Exercise data ::
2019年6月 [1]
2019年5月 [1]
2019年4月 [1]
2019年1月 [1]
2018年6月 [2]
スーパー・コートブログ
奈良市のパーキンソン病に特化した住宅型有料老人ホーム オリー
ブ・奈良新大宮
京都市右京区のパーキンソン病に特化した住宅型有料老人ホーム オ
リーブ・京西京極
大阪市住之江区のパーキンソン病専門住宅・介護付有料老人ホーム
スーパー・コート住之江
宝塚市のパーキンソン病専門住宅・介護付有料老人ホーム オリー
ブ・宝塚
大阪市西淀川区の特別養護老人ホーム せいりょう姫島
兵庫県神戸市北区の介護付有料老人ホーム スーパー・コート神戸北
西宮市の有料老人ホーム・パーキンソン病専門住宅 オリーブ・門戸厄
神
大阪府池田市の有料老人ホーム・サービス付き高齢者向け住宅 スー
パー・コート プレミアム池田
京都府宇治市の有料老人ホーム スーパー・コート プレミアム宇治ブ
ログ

* * *

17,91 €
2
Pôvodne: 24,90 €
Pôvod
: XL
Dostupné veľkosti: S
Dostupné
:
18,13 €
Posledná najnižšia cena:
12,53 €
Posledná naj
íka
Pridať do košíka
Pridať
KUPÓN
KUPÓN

==

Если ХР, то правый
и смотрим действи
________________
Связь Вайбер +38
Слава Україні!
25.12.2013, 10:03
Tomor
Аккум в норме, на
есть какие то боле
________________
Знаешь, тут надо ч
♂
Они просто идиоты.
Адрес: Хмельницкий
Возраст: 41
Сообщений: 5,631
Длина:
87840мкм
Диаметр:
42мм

What is required :: Your answer should consist of every line from the entries that holds "Posledná".

Task result ::
Posledná najnižšia cena:
Posledná naj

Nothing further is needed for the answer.